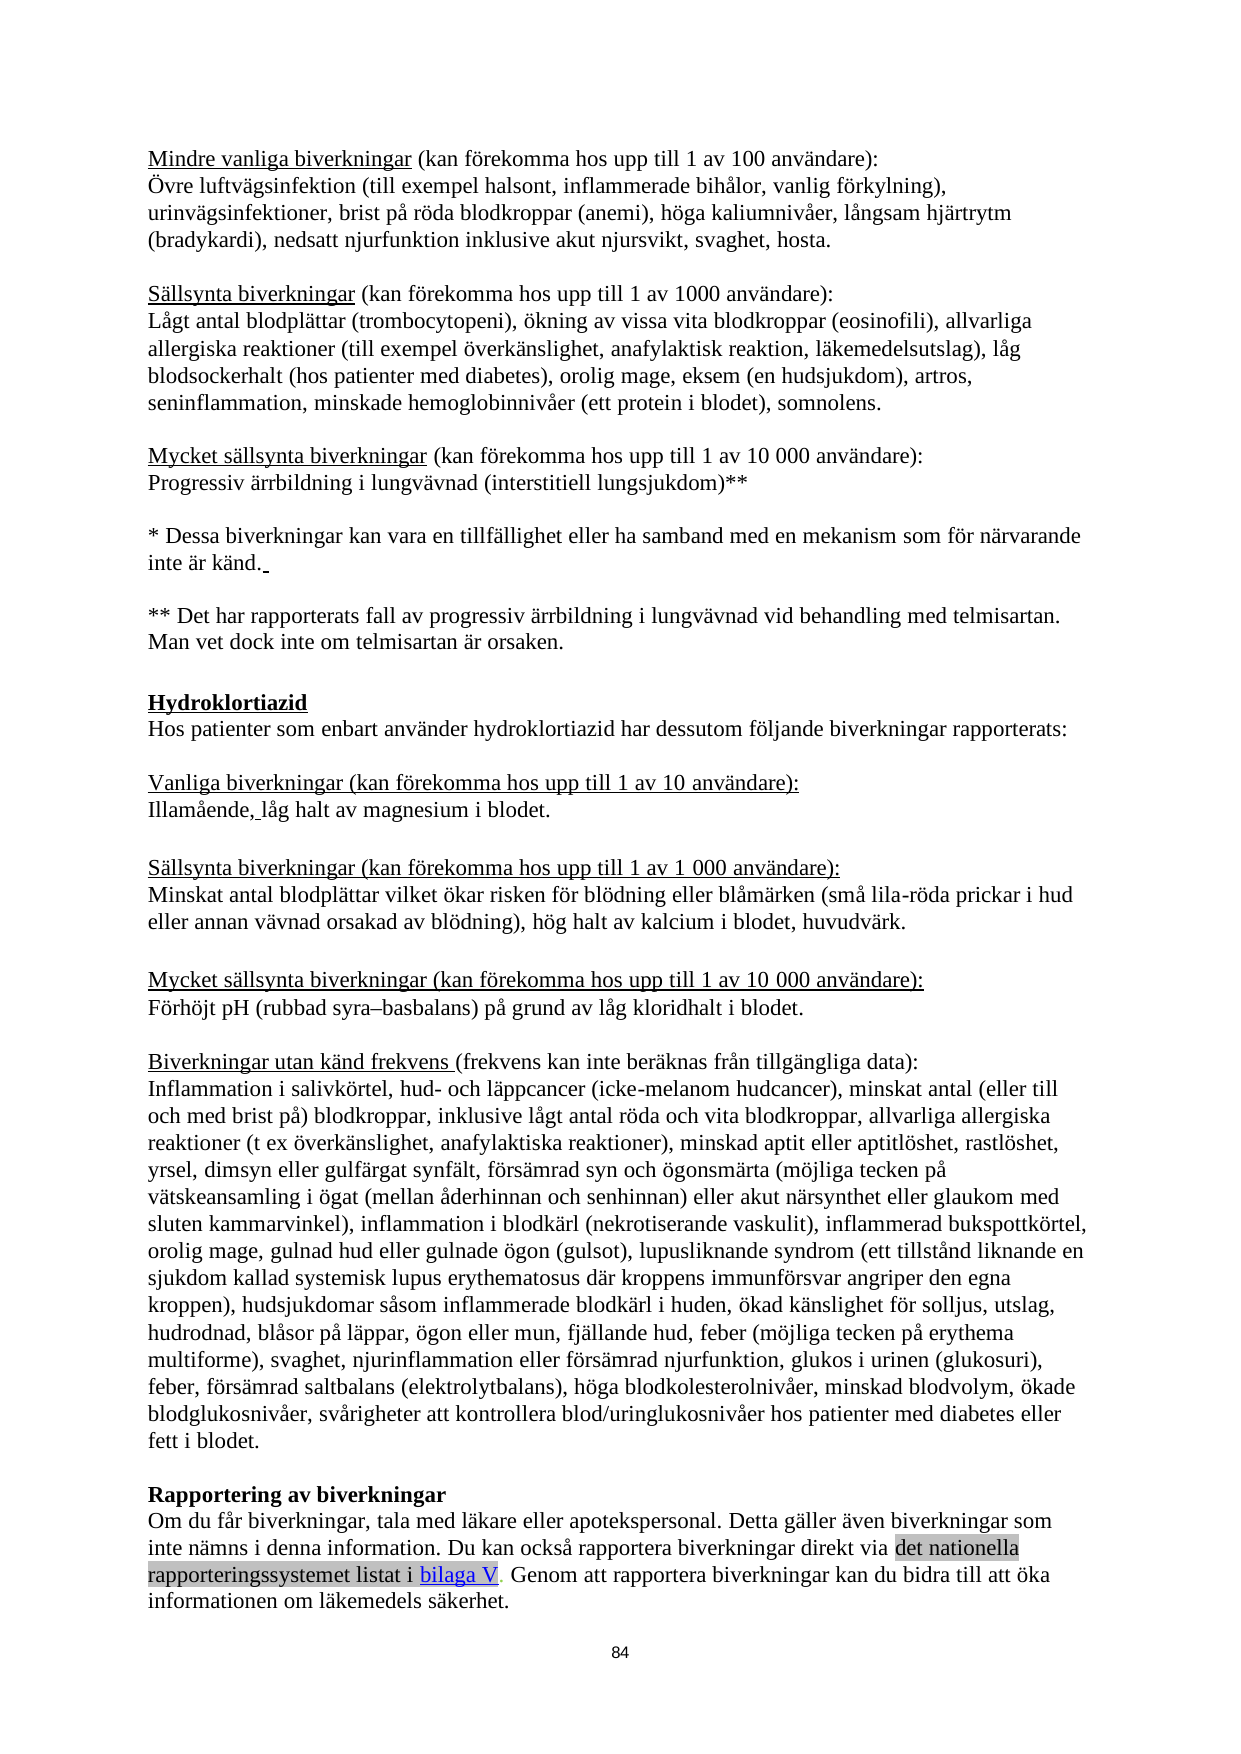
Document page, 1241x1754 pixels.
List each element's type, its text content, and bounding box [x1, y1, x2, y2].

==

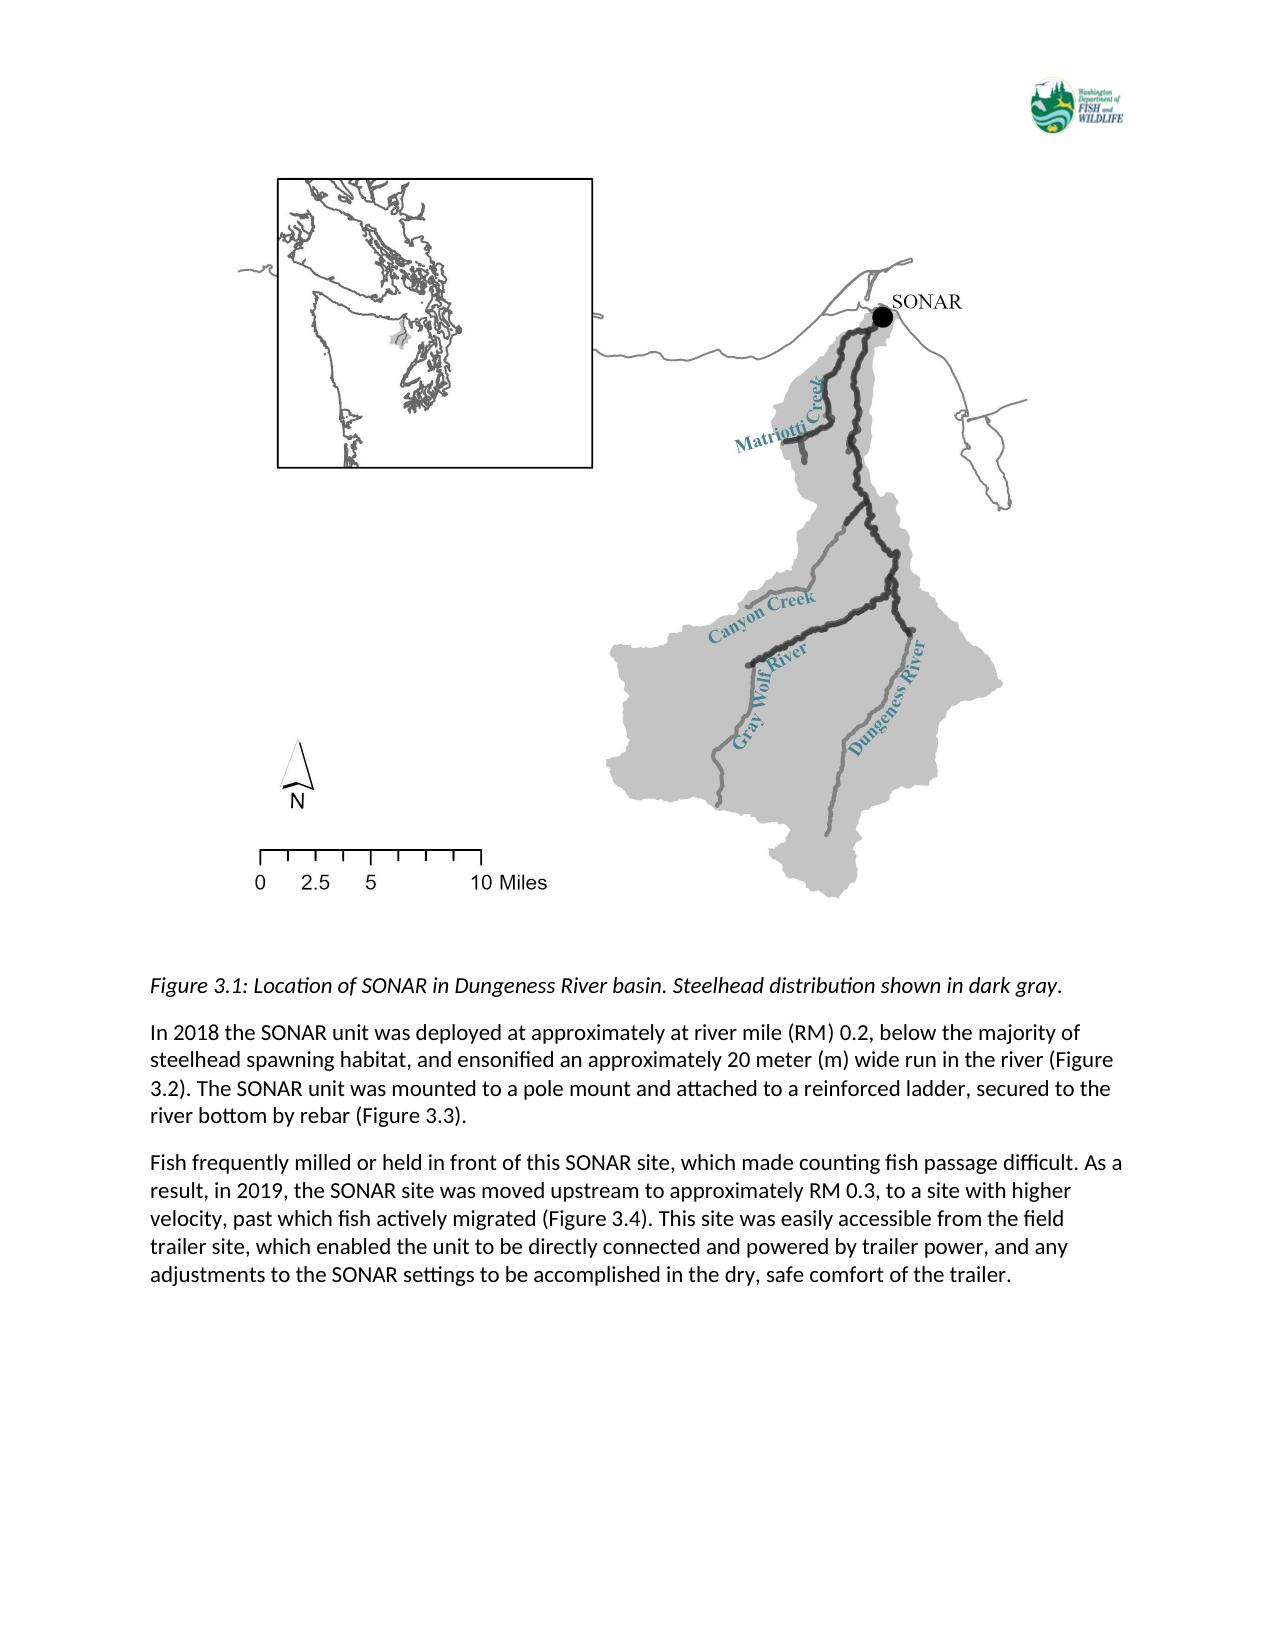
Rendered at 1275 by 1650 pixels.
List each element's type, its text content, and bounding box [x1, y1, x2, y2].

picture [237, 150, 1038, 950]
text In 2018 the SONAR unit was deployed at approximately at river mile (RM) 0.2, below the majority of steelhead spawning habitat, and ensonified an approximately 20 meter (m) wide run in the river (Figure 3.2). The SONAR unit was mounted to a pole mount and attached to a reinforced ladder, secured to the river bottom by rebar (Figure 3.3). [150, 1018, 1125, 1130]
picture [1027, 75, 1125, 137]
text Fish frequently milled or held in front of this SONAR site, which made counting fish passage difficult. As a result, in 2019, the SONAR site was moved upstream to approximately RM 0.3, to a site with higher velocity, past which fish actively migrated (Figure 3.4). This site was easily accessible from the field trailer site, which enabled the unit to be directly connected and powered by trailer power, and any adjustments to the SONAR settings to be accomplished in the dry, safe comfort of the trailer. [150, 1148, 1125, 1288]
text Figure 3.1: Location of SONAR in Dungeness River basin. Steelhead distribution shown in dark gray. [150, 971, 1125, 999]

* [THE PROBLEM]
Copy out every line above where "pixels" is present.

* [RESULT FOR THIS EXERCISE]
Document page, 1241x1754 pixels.
Rendered at 1275 by 1650 pixels.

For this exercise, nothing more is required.